No, Mandel is a slightly different flavor of awful, albeit one that leaves a comparably doodoo taste in one’s mouth — especially after his recent Navy special ops visit to a New York City Cheesecake factory.

But while Mandel’s clandestine visit to Ohio’s must-win district of **checks notes** Queens, New York, could theoretically be written off as a campaign stunt suffering from a crippling GPS malfunction, I’m admittedly having a harder time drawing a logical through-line between the disparate points of his more recent, oh-so-serious Twitter proclamation:

God! Family! Bitcoin!

The truth is, Mandel’s promise to turn Ohio into a theocratic beep-boop state is, in no small part, a fairly decent encapsulation of a large swath of America’s modern conservative movement itself. There’s an overt pitch toward right-wing religious exceptionalism (while Mandel himself is Jewish, his rhetoric is unmistakably reminiscent of evangelical Christianity) which quickly pivots toward a fiscal pyramid scheme.

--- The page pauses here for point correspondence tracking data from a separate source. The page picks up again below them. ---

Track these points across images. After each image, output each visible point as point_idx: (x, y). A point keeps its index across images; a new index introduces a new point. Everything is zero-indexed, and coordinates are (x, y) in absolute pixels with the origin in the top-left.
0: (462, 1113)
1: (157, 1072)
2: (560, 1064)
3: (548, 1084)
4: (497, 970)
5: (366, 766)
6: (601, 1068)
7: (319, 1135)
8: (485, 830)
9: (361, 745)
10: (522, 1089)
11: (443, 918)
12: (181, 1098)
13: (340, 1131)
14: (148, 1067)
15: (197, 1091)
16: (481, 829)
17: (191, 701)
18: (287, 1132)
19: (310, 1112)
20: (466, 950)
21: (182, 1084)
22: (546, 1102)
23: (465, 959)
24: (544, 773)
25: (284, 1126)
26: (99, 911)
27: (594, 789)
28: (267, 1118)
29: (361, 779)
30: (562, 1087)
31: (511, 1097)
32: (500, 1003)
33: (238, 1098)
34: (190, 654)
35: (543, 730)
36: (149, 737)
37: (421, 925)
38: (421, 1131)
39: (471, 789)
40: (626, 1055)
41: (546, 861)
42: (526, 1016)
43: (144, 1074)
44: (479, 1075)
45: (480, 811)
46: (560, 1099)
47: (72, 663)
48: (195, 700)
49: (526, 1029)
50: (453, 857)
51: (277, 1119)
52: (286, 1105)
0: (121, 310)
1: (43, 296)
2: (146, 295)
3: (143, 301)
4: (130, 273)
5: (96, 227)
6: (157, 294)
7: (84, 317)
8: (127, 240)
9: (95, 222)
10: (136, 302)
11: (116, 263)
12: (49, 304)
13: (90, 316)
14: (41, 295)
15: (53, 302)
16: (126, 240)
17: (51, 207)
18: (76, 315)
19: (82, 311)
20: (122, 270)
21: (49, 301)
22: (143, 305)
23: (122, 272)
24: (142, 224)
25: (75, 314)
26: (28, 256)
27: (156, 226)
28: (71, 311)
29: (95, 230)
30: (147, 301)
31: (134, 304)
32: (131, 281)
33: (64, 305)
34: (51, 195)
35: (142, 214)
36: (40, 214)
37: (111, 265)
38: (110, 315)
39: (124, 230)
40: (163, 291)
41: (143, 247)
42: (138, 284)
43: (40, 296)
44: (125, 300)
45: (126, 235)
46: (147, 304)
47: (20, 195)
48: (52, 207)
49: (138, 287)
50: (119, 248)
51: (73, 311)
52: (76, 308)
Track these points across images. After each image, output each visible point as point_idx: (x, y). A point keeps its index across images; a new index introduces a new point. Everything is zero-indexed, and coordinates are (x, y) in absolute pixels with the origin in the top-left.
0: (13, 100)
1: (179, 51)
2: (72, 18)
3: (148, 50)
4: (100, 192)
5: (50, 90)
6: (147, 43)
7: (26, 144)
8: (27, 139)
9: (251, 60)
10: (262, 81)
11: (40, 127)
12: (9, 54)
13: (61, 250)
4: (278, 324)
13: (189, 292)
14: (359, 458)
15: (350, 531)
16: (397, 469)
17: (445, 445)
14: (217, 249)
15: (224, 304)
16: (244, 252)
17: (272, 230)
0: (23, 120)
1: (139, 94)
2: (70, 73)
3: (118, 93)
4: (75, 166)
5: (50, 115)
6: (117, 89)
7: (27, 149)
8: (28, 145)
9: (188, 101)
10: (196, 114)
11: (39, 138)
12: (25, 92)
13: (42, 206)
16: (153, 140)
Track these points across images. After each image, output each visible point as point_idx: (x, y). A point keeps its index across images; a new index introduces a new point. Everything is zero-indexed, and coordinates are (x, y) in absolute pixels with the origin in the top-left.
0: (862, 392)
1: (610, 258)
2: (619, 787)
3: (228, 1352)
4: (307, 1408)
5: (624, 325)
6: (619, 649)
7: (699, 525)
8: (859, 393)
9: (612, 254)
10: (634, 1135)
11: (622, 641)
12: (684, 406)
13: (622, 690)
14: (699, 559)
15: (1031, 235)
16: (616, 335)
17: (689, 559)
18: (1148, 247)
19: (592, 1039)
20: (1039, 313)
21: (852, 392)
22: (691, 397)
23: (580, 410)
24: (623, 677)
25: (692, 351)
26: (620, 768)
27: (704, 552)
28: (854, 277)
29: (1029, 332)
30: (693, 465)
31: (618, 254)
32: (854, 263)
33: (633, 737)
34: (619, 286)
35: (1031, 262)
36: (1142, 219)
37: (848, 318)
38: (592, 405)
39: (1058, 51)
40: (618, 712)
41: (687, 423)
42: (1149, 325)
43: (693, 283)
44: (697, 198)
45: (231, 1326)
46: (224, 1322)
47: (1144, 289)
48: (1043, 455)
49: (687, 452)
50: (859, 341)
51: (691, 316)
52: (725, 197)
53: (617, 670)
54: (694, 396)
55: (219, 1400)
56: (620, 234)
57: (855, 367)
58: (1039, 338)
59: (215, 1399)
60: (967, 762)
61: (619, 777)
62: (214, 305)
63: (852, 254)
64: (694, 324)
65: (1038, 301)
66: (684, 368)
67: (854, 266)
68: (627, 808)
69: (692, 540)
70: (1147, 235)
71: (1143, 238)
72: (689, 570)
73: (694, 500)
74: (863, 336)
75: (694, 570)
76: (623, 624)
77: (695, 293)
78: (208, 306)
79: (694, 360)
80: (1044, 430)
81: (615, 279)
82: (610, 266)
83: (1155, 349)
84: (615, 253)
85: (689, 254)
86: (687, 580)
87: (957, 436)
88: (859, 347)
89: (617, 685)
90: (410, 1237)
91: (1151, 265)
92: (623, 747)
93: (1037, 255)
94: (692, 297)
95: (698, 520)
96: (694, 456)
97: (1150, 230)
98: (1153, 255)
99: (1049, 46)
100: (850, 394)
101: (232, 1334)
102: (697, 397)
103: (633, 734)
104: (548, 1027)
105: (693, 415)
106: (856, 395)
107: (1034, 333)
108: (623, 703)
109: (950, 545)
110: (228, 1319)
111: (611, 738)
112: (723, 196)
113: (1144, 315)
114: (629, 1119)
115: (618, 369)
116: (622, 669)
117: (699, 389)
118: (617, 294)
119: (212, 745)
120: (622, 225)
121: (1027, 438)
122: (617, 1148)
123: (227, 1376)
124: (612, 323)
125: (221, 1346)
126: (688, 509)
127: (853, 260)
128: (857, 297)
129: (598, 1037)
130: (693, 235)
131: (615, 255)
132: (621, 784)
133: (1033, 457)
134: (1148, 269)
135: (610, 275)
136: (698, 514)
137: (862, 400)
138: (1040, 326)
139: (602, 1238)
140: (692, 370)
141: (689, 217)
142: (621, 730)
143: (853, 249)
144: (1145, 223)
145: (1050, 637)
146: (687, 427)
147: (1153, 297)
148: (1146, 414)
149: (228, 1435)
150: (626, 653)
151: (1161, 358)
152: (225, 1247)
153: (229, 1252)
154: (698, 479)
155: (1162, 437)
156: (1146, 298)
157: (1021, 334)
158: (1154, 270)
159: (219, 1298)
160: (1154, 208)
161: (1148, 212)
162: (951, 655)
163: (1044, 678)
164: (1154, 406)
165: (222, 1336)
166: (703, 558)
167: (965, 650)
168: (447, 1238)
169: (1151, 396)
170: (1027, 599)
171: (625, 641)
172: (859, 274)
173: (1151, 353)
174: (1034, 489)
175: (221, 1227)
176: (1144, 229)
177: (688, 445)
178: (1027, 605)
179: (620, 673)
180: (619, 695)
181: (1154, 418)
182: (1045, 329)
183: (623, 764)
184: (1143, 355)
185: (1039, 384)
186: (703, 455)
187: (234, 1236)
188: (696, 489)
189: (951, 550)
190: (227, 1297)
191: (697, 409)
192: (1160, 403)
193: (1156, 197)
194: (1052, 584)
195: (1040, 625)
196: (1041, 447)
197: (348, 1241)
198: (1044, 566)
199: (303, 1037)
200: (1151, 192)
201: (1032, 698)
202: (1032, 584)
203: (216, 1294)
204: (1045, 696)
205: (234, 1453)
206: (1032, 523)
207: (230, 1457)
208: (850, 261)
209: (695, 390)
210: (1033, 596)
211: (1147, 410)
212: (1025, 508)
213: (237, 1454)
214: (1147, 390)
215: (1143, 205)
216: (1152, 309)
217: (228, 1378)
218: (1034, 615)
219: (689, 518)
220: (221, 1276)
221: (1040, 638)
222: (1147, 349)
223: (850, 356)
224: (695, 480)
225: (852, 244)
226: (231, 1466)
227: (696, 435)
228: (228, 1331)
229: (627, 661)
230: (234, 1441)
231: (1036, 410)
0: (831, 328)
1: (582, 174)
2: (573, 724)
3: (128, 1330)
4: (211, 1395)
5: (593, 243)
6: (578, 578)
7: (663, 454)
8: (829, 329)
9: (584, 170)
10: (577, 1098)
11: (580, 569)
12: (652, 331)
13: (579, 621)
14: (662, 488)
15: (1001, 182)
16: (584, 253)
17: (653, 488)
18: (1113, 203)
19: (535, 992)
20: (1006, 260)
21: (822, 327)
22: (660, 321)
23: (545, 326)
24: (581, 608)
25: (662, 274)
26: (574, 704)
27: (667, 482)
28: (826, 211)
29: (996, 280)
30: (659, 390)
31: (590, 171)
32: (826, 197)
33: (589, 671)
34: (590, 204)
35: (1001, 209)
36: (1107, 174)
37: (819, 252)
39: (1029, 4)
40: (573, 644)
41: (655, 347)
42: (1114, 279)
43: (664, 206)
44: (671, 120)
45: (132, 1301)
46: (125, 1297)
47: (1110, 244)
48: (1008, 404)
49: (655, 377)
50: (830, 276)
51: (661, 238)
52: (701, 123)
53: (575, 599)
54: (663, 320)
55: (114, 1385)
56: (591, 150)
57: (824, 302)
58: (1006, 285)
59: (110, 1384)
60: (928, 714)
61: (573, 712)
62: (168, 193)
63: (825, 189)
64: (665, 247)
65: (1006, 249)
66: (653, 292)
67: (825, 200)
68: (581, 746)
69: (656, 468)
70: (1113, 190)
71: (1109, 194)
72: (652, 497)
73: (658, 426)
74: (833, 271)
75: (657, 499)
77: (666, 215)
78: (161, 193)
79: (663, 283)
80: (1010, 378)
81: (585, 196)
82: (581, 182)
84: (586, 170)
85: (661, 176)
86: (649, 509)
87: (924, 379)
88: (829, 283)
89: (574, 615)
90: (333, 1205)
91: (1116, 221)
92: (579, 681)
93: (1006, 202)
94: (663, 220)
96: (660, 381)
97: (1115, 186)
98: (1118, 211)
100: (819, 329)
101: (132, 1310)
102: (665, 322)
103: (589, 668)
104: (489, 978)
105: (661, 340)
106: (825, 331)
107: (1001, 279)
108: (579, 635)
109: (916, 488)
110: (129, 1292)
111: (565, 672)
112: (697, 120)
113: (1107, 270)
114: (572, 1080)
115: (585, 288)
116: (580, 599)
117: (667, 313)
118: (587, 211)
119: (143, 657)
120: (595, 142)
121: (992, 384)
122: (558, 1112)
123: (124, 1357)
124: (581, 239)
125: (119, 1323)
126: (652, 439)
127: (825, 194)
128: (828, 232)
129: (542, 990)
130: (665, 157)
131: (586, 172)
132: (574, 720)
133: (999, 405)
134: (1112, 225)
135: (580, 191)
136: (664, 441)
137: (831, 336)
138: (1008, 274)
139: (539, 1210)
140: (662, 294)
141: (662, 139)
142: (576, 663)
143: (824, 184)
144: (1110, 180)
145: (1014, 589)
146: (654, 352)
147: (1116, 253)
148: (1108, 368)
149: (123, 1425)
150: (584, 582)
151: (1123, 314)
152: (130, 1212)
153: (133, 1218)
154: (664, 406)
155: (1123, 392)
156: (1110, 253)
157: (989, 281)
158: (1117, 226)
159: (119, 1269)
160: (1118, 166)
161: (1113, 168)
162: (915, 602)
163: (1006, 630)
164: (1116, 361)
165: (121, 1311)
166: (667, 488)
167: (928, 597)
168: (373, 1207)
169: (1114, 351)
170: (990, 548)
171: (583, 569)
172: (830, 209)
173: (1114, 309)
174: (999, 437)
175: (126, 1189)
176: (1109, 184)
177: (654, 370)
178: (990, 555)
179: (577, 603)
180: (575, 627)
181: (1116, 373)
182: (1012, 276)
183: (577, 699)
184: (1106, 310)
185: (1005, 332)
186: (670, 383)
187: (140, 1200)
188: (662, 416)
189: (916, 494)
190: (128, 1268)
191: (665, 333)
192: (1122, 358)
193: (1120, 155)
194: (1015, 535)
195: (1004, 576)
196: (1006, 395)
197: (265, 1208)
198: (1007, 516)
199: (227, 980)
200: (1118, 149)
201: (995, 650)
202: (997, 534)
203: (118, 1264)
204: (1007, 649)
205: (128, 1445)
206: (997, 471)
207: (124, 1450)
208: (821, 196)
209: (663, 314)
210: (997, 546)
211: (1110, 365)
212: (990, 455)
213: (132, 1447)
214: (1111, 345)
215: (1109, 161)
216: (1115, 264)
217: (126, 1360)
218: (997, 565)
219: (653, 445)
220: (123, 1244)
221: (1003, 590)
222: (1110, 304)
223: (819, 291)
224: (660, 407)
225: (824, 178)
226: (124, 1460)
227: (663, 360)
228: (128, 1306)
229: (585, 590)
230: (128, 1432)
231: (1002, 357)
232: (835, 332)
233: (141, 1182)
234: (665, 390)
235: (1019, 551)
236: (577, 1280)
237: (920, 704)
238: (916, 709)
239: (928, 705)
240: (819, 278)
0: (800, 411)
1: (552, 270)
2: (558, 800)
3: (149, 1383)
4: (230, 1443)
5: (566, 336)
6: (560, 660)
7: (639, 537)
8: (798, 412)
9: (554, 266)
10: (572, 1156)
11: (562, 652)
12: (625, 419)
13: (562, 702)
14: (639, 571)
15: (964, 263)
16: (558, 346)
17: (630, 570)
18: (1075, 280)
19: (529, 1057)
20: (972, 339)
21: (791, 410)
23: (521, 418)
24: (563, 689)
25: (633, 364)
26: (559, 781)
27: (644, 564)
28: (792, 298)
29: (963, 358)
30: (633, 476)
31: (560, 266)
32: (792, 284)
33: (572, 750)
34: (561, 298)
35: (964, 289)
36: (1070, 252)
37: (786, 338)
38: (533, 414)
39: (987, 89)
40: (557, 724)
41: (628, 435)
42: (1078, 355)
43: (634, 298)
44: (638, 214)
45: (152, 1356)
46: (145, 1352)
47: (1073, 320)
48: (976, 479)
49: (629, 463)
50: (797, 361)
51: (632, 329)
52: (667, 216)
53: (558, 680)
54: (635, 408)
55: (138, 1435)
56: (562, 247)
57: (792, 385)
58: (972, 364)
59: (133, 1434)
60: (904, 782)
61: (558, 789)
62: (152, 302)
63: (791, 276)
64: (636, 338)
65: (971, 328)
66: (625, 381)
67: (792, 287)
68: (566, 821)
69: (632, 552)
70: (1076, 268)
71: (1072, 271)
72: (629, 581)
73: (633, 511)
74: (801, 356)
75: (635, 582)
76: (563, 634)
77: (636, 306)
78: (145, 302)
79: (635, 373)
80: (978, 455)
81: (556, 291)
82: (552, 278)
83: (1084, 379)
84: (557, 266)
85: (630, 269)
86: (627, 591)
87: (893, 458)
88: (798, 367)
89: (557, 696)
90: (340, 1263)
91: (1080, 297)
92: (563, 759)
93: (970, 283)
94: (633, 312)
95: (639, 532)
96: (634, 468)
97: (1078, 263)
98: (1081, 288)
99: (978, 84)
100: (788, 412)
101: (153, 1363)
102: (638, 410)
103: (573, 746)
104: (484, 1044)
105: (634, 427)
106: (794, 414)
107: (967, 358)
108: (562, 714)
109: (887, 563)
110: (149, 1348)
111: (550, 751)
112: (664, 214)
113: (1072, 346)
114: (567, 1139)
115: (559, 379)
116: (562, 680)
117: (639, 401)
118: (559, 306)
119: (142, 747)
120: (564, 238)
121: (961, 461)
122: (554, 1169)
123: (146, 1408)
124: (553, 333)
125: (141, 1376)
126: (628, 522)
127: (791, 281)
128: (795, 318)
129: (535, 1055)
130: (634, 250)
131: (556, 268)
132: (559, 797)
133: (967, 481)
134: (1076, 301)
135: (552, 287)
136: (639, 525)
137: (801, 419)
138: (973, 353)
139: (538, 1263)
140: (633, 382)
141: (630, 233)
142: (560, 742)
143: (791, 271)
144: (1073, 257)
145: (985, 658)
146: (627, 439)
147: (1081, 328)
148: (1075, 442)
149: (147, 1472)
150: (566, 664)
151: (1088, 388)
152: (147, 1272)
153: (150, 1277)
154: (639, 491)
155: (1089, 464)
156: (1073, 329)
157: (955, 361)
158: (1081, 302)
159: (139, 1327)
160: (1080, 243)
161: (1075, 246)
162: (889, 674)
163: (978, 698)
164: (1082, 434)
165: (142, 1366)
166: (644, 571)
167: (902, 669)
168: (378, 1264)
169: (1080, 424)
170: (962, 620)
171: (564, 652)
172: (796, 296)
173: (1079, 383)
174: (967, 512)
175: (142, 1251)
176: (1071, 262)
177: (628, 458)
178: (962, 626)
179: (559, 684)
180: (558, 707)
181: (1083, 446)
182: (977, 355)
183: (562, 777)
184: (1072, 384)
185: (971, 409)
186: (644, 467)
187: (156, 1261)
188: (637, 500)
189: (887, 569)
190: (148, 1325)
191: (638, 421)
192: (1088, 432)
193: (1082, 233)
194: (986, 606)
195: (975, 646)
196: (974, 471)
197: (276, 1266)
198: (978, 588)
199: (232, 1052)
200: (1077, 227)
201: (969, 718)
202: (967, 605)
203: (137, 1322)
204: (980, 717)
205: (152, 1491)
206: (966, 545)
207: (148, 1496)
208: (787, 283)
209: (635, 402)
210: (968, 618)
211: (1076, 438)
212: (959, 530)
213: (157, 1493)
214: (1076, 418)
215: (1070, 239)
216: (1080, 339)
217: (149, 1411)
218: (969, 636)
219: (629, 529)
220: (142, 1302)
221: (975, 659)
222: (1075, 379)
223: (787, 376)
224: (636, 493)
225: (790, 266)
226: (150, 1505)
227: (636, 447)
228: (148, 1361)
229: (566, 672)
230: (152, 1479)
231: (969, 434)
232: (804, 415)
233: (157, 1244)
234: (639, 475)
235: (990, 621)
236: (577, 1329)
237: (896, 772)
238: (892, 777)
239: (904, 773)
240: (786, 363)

The greater irony here is that this trifecta of faith, family, and sketchy digital finance is exactly the sort of thing that would theoretically make Mandel the perfect candidate for none other than J.D. Vance, a wealthy tech venture capitalist whose name recognition stems largely from his (poverty porn) family memoirs, and who recently affirmed his turn to observant Catholicism. Luckily for Vance, Mandel has maintained a sizable lead in the GOP primary polls for a while now, suggesting that if nothing changes by this spring, Vance will be able to cast a vote for Mandel to represent him in the United States Senate. How nice for J.D., and how unfortunate for the rest of us.